* [Task description]
The answer must repeat each line of the material exactly.

* [Exercise data]
"""
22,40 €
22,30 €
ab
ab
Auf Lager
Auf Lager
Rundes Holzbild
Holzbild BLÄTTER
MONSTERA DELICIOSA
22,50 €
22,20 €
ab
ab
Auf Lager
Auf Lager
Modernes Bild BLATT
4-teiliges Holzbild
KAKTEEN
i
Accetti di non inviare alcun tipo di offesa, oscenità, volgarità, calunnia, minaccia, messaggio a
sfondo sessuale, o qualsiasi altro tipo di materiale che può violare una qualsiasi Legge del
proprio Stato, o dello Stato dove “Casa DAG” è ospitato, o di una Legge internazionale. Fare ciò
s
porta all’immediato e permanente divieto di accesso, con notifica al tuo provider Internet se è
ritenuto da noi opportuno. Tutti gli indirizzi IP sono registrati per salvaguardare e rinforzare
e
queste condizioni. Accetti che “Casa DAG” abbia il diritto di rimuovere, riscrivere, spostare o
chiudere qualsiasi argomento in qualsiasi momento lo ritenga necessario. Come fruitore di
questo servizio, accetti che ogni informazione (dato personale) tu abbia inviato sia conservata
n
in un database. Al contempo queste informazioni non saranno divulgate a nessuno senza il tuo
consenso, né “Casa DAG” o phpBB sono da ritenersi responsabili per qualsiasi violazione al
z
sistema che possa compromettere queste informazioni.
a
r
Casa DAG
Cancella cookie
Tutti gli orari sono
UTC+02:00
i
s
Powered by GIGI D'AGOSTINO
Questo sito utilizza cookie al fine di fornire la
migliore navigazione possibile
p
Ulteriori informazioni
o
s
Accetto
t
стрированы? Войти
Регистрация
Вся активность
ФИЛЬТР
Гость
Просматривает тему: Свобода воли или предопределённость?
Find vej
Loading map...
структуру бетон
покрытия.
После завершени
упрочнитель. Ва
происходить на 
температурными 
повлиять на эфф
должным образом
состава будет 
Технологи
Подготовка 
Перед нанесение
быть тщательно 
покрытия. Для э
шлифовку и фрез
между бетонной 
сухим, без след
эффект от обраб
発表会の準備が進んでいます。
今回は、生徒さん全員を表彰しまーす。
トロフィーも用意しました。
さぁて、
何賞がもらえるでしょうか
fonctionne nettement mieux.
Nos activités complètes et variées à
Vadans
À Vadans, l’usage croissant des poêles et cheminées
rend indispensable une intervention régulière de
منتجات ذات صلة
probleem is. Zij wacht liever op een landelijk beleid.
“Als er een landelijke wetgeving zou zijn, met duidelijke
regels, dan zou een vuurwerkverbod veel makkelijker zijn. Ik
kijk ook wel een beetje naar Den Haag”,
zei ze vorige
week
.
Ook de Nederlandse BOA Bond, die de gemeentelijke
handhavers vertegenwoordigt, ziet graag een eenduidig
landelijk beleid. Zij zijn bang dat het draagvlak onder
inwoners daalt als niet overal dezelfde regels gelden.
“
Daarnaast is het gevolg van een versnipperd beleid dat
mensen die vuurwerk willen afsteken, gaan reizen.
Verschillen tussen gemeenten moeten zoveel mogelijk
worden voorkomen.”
"""
* [Output for this task]
22,40 €
22,30 €
ab
ab
Auf Lager
Auf Lager
Rundes Holzbild
Holzbild BLÄTTER
MONSTERA DELICIOSA
22,50 €
22,20 €
ab
ab
Auf Lager
Auf Lager
Modernes Bild BLATT
4-teiliges Holzbild
KAKTEEN
i
Accetti di non inviare alcun tipo di offesa, oscenità, volgarità, calunnia, minaccia, messaggio a
sfondo sessuale, o qualsiasi altro tipo di materiale che può violare una qualsiasi Legge del
proprio Stato, o dello Stato dove “Casa DAG” è ospitato, o di una Legge internazionale. Fare ciò
s
porta all’immediato e permanente divieto di accesso, con notifica al tuo provider Internet se è
ritenuto da noi opportuno. Tutti gli indirizzi IP sono registrati per salvaguardare e rinforzare
e
queste condizioni. Accetti che “Casa DAG” abbia il diritto di rimuovere, riscrivere, spostare o
chiudere qualsiasi argomento in qualsiasi momento lo ritenga necessario. Come fruitore di
questo servizio, accetti che ogni informazione (dato personale) tu abbia inviato sia conservata
n
in un database. Al contempo queste informazioni non saranno divulgate a nessuno senza il tuo
consenso, né “Casa DAG” o phpBB sono da ritenersi responsabili per qualsiasi violazione al
z
sistema che possa compromettere queste informazioni.
a
r
Casa DAG
Cancella cookie
Tutti gli orari sono
UTC+02:00
i
s
Powered by GIGI D'AGOSTINO
Questo sito utilizza cookie al fine di fornire la
migliore navigazione possibile
p
Ulteriori informazioni
o
s
Accetto
t
стрированы? Войти
Регистрация
Вся активность
ФИЛЬТР
Гость
Просматривает тему: Свобода воли или предопределённость?
Find vej
Loading map...
структуру бетон
покрытия.
После завершени
упрочнитель. Ва
происходить на 
температурными 
повлиять на эфф
должным образом
состава будет 
Технологи
Подготовка 
Перед нанесение
быть тщательно 
покрытия. Для э
шлифовку и фрез
между бетонной 
сухим, без след
эффект от обраб
発表会の準備が進んでいます。
今回は、生徒さん全員を表彰しまーす。
トロフィーも用意しました。
さぁて、
何賞がもらえるでしょうか
fonctionne nettement mieux.
Nos activités complètes et variées à
Vadans
À Vadans, l’usage croissant des poêles et cheminées
rend indispensable une intervention régulière de
منتجات ذات صلة
probleem is. Zij wacht liever op een landelijk beleid.
“Als er een landelijke wetgeving zou zijn, met duidelijke
regels, dan zou een vuurwerkverbod veel makkelijker zijn. Ik
kijk ook wel een beetje naar Den Haag”,
zei ze vorige
week
.
Ook de Nederlandse BOA Bond, die de gemeentelijke
handhavers vertegenwoordigt, ziet graag een eenduidig
landelijk beleid. Zij zijn bang dat het draagvlak onder
inwoners daalt als niet overal dezelfde regels gelden.
“
Daarnaast is het gevolg van een versnipperd beleid dat
mensen die vuurwerk willen afsteken, gaan reizen.
Verschillen tussen gemeenten moeten zoveel mogelijk
worden voorkomen.”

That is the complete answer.